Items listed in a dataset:
● ● ● ●
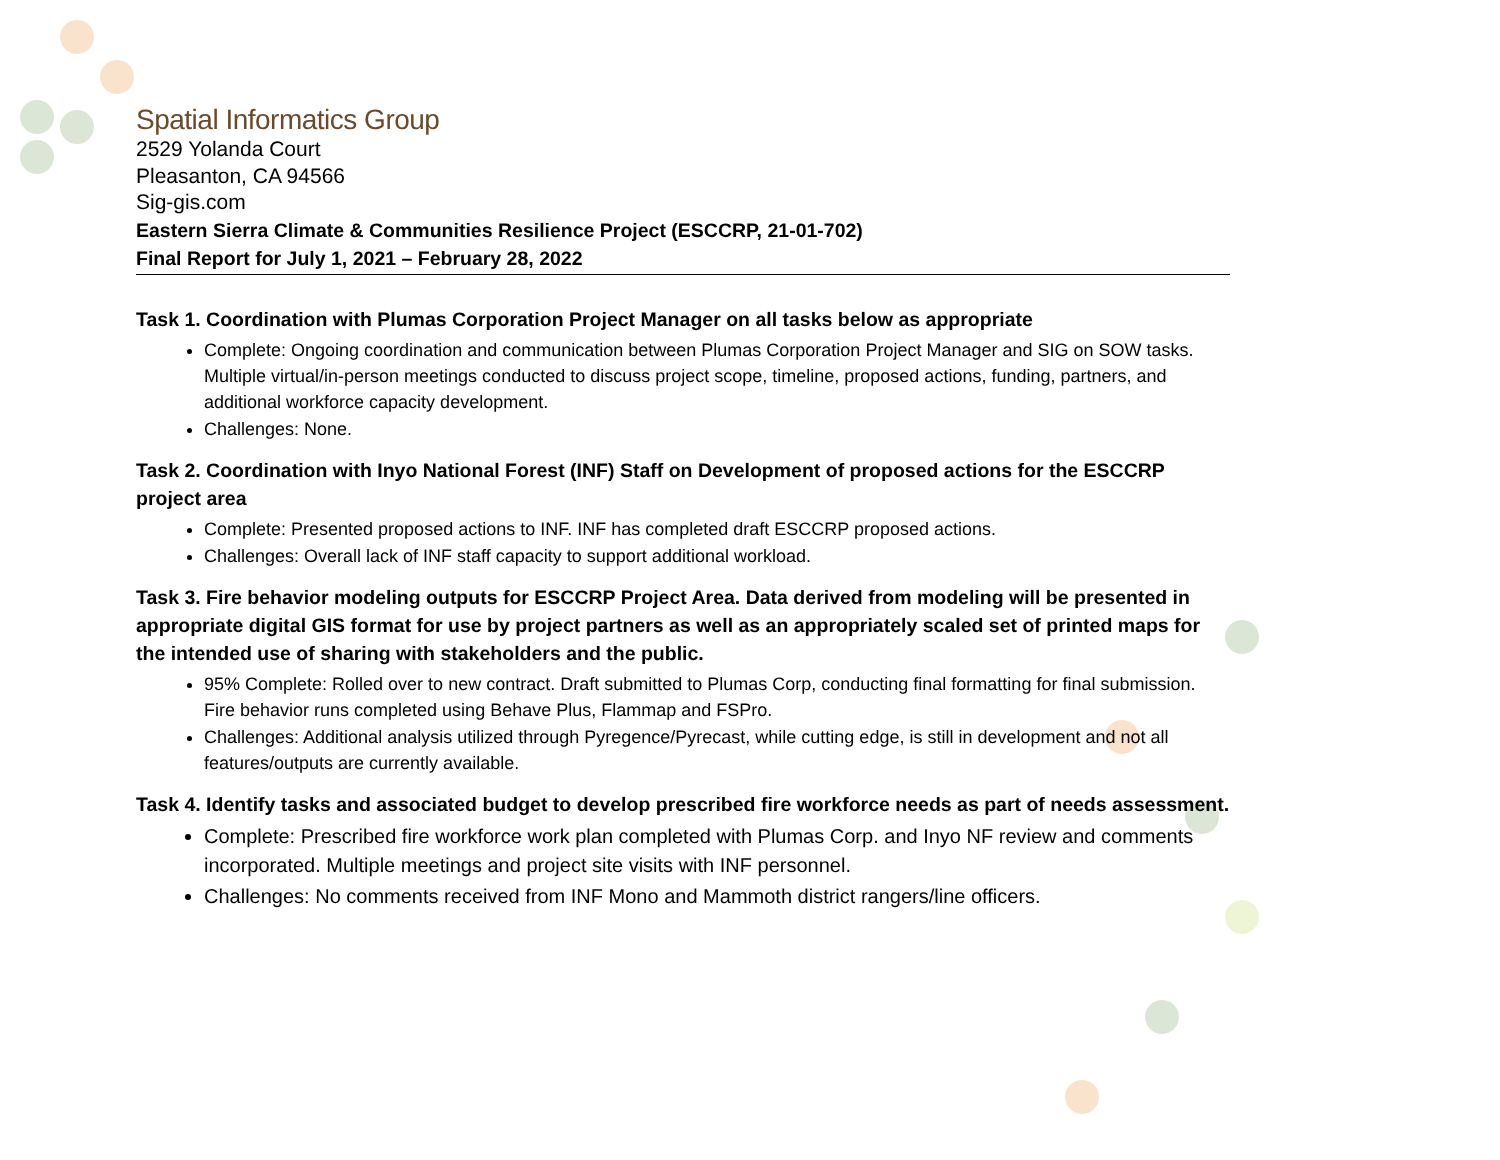Spatial Informatics Group
2529 Yolanda Court
Pleasanton, CA 94566
Sig-gis.com
Eastern Sierra Climate & Communities Resilience Project (ESCCRP, 21-01-702)
Final Report for July 1, 2021 – February 28, 2022
Task 1. Coordination with Plumas Corporation Project Manager on all tasks below as appropriate
Complete: Ongoing coordination and communication between Plumas Corporation Project Manager and SIG on SOW tasks. Multiple virtual/in-person meetings conducted to discuss project scope, timeline, proposed actions, funding, partners, and additional workforce capacity development.
Challenges: None.
Task 2. Coordination with Inyo National Forest (INF) Staff on Development of proposed actions for the ESCCRP project area
Complete: Presented proposed actions to INF. INF has completed draft ESCCRP proposed actions.
Challenges: Overall lack of INF staff capacity to support additional workload.
Task 3. Fire behavior modeling outputs for ESCCRP Project Area. Data derived from modeling will be presented in appropriate digital GIS format for use by project partners as well as an appropriately scaled set of printed maps for the intended use of sharing with stakeholders and the public.
95% Complete: Rolled over to new contract. Draft submitted to Plumas Corp, conducting final formatting for final submission. Fire behavior runs completed using Behave Plus, Flammap and FSPro.
Challenges: Additional analysis utilized through Pyregence/Pyrecast, while cutting edge, is still in development and not all features/outputs are currently available.
Task 4. Identify tasks and associated budget to develop prescribed fire workforce needs as part of needs assessment.
Complete: Prescribed fire workforce work plan completed with Plumas Corp. and Inyo NF review and comments incorporated. Multiple meetings and project site visits with INF personnel.
Challenges: No comments received from INF Mono and Mammoth district rangers/line officers.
● ● ● ●
- WORK ITEM:
What is needed is an exact copy of the entries, without any images.

- WRITTEN RESPONSE:
Spatial Informatics Group
2529 Yolanda Court
Pleasanton, CA 94566
Sig-gis.com
Eastern Sierra Climate & Communities Resilience Project (ESCCRP, 21-01-702)
Final Report for July 1, 2021 – February 28, 2022
Task 1. Coordination with Plumas Corporation Project Manager on all tasks below as appropriate
Complete: Ongoing coordination and communication between Plumas Corporation Project Manager and SIG on SOW tasks. Multiple virtual/in-person meetings conducted to discuss project scope, timeline, proposed actions, funding, partners, and additional workforce capacity development.
Challenges: None.
Task 2. Coordination with Inyo National Forest (INF) Staff on Development of proposed actions for the ESCCRP project area
Complete: Presented proposed actions to INF. INF has completed draft ESCCRP proposed actions.
Challenges: Overall lack of INF staff capacity to support additional workload.
Task 3. Fire behavior modeling outputs for ESCCRP Project Area. Data derived from modeling will be presented in appropriate digital GIS format for use by project partners as well as an appropriately scaled set of printed maps for the intended use of sharing with stakeholders and the public.
95% Complete: Rolled over to new contract. Draft submitted to Plumas Corp, conducting final formatting for final submission. Fire behavior runs completed using Behave Plus, Flammap and FSPro.
Challenges: Additional analysis utilized through Pyregence/Pyrecast, while cutting edge, is still in development and not all features/outputs are currently available.
Task 4. Identify tasks and associated budget to develop prescribed fire workforce needs as part of needs assessment.
Complete: Prescribed fire workforce work plan completed with Plumas Corp. and Inyo NF review and comments incorporated. Multiple meetings and project site visits with INF personnel.
Challenges: No comments received from INF Mono and Mammoth district rangers/line officers.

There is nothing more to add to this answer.